> Data supplied:
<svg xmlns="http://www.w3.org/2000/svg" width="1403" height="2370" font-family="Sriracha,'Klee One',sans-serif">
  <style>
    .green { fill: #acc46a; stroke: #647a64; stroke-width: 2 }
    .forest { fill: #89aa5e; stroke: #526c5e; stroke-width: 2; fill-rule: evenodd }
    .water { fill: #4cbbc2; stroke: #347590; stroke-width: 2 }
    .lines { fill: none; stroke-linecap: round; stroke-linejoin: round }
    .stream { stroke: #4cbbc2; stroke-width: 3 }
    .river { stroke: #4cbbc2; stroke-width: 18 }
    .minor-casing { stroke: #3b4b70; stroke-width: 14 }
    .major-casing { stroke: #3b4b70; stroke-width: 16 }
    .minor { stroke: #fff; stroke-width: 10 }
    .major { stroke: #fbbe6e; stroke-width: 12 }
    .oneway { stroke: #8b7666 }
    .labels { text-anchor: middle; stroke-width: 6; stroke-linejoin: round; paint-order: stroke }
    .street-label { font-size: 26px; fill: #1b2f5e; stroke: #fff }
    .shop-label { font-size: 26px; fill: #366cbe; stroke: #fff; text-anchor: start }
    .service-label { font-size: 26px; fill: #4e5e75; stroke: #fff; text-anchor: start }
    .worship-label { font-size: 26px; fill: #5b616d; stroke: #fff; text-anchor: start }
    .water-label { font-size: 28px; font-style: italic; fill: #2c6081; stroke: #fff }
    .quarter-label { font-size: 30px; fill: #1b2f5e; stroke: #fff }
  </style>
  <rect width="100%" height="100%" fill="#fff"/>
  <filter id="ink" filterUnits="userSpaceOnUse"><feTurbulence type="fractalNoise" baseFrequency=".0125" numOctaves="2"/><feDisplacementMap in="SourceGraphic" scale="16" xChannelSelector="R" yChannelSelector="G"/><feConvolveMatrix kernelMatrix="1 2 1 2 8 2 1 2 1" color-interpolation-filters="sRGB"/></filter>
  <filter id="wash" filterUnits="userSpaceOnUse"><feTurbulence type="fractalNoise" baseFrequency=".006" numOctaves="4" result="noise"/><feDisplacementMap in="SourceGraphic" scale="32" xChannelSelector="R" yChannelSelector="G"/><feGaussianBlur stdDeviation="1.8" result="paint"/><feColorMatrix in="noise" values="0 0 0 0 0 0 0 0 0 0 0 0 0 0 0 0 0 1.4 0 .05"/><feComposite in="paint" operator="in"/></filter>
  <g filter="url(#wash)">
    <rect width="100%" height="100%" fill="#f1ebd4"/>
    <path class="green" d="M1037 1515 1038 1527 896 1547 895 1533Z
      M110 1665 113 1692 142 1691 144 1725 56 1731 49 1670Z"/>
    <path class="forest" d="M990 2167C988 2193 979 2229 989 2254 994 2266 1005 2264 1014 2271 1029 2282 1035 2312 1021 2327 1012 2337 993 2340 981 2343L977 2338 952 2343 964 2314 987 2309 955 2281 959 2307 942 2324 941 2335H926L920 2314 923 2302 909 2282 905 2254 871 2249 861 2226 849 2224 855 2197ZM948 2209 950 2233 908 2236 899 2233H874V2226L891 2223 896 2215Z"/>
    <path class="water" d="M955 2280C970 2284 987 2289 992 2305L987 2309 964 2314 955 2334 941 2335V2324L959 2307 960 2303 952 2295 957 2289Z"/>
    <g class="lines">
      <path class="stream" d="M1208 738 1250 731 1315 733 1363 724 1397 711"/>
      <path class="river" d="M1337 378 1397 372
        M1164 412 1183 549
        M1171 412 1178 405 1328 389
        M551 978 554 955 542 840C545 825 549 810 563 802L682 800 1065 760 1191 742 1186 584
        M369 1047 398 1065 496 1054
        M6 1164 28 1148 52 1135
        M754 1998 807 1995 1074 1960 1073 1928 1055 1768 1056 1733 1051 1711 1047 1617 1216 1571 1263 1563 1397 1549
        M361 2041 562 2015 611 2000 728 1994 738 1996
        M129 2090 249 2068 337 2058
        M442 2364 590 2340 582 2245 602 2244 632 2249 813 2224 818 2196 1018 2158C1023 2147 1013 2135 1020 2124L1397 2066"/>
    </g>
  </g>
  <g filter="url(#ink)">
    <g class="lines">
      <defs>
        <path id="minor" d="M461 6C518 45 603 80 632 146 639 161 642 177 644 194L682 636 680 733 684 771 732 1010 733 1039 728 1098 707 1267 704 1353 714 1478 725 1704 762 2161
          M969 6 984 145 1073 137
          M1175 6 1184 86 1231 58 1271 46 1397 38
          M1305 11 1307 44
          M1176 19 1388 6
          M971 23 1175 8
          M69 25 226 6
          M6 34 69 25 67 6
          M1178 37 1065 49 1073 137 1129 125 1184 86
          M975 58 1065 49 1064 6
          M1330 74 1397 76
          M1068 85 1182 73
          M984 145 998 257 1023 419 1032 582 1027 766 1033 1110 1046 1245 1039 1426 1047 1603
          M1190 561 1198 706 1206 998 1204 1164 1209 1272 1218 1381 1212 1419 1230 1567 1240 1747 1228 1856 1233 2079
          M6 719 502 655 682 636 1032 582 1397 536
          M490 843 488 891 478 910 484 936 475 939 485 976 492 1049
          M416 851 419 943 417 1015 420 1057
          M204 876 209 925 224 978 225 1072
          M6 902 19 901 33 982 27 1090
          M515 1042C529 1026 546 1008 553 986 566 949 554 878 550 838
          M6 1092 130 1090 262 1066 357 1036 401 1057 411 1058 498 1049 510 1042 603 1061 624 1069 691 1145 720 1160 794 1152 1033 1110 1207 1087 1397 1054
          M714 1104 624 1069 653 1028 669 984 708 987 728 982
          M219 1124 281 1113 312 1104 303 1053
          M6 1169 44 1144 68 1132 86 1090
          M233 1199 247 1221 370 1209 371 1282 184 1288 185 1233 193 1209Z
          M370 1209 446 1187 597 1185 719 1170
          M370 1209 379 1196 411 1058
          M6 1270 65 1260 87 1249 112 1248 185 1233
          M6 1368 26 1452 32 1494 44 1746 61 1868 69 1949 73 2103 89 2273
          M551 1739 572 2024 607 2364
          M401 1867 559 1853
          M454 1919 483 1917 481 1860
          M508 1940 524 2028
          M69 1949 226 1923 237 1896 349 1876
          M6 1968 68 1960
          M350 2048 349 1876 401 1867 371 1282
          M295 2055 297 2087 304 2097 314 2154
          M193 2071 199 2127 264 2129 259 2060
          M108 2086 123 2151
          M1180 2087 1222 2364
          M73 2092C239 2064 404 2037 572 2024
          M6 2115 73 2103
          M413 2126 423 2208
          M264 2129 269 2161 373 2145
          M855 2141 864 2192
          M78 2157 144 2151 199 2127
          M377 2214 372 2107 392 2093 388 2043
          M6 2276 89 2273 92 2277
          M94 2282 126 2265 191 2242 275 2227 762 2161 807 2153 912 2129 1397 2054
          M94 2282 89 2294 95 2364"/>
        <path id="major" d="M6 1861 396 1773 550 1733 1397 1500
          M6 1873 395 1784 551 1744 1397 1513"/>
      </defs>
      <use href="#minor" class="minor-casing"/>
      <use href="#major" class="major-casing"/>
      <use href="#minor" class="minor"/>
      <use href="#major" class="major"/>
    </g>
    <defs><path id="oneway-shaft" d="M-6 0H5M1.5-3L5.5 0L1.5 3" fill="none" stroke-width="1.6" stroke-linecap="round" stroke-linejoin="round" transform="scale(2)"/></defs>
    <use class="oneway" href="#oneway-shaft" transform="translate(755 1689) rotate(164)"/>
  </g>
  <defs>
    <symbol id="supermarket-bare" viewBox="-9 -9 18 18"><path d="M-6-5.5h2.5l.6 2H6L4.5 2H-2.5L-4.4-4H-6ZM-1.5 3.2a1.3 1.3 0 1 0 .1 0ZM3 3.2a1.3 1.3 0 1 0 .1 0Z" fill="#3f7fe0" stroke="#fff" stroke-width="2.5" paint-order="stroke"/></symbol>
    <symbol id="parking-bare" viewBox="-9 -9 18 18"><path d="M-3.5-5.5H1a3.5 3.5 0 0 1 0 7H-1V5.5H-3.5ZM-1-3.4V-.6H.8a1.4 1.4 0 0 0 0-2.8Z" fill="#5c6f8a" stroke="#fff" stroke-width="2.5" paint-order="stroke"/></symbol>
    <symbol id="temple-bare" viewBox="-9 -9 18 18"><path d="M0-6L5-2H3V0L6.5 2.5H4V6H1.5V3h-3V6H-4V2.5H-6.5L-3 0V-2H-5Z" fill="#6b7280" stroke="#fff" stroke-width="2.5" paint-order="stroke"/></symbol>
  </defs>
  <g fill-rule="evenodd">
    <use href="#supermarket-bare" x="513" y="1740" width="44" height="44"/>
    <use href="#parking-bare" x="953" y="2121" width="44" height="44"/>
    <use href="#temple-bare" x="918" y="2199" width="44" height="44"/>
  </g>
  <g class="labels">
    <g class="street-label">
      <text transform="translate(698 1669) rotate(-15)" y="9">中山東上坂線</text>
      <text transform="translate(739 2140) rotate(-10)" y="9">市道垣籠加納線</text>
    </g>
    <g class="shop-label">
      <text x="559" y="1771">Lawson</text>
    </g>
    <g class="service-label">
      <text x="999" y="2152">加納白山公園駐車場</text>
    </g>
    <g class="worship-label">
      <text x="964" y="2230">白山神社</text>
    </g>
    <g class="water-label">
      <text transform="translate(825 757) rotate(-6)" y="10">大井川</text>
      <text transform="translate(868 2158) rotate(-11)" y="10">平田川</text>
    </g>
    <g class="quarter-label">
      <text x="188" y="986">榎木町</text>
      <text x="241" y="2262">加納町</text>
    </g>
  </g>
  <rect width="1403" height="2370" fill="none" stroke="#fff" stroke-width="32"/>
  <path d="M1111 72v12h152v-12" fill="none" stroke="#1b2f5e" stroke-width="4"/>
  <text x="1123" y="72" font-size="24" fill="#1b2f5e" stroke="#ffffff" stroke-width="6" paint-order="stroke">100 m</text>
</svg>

> About this exercise:
Show me all lines in the records that contain "evenodd".

> Answer space:
    .forest { fill: #89aa5e; stroke: #526c5e; stroke-width: 2; fill-rule: evenodd }
  <g fill-rule="evenodd">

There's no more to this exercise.